Following are excerpts taken from SB 484 and author commentary regarding their factuality.
Excerpt: The Legislature finds and declares all of the following: (a) Independent testing in the United States and the European Union has determined that some cosmetic products contain substances known or suspected to cause cancer and reproductive toxicity that can harm the mother, fetus and nursing children.
Fact: No cosmetic contains ingredients known to cause cancer, etc. Since the causes of all cancers are not known, everything can be suspected. The bill also fails to state that more than 90% of reproductive harm comes from consumption of alcohol during pregnancy, which is by ingestion, not inhalation or topical application. This is a distortion of the facts and “wordsmithing.”

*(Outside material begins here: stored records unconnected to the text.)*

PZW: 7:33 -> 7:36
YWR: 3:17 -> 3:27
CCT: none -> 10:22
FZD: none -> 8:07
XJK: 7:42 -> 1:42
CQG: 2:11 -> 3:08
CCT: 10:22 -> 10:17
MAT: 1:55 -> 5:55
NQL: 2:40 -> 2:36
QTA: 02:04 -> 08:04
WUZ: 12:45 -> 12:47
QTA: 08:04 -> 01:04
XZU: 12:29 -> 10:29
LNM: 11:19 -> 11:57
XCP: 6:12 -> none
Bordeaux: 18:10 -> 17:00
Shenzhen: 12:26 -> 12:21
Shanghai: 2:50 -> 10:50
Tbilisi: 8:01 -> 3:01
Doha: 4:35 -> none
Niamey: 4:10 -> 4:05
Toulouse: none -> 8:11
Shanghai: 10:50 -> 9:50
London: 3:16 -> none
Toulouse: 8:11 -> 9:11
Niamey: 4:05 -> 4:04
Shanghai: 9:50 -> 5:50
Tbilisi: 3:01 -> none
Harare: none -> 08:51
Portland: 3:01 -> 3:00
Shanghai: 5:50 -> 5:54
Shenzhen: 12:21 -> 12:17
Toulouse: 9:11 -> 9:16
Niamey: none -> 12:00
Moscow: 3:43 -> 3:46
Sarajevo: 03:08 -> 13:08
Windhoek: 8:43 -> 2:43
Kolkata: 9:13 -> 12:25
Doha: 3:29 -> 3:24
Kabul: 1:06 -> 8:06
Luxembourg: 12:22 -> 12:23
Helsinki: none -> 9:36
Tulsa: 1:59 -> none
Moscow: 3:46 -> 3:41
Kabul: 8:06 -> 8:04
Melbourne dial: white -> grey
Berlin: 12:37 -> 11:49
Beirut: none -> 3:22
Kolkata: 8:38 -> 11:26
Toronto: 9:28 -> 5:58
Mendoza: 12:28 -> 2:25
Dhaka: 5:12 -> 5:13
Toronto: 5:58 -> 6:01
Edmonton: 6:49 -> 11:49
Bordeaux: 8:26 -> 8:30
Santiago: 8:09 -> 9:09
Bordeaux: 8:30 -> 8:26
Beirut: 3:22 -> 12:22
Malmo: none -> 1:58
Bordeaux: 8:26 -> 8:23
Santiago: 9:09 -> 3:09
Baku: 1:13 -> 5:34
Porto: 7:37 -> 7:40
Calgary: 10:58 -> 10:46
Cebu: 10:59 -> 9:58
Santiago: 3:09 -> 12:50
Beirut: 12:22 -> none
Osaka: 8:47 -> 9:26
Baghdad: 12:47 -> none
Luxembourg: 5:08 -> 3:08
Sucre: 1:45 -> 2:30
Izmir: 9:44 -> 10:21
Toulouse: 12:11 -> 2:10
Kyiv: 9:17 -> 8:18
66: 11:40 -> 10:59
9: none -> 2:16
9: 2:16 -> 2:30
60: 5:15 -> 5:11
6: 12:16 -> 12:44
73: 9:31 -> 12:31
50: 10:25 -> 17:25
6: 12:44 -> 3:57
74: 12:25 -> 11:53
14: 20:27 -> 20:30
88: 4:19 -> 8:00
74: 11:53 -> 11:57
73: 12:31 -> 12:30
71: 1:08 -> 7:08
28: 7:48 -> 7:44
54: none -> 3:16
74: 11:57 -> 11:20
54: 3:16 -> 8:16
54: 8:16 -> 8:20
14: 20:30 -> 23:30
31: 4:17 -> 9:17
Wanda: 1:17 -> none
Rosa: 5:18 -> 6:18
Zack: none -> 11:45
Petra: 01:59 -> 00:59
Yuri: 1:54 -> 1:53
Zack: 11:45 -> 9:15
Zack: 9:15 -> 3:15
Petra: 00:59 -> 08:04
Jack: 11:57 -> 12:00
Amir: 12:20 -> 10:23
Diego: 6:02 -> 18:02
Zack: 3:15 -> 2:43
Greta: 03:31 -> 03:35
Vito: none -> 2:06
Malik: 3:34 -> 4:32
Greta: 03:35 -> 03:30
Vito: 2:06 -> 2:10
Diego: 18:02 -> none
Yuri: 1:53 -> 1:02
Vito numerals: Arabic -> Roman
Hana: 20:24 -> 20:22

Excerpt: Neither the federal Food and Drug Administration (FDA) nor the State Department of Health Services (DHS) require premarket safety testing, review, or approval of cosmetic products. According to the FDA, the regulatory requirements governing the sale of cosmetics are not as stringent as those that apply to other FDA-regulated products.
Fact: Nowhere in the world is there premarket approval for cosmetics since Japan abolished this in 2002. The FDA does not pre-approve foods, which is the FDA’s major responsibility. Note this use of scare tactics to say cosmetics are unsafe when statistics show that cosmetics have the least number of injuries of any of the products regulated by the FDA.
Excerpt: (c) Under the federal Food, Drug and Cosmetic Act (21 U.S.C. Sec. 301), cosmetics and their ingredients are not required to be approved before they are sold to the public and the FDA does not have the authority to require manufacturers to file health and safety data on cosmetic ingredients or to order a recall of a dangerous cosmetic product.
Fact: True—but what is not said is that the FDA does not have the authority to recall foods, drugs or anything else they regulate. However, if a manufacturer does not voluntarily recall a product per the FDA’s request, the FDA has the authority to seize the product. According to the author, the list could go on, but this gives readers the general idea.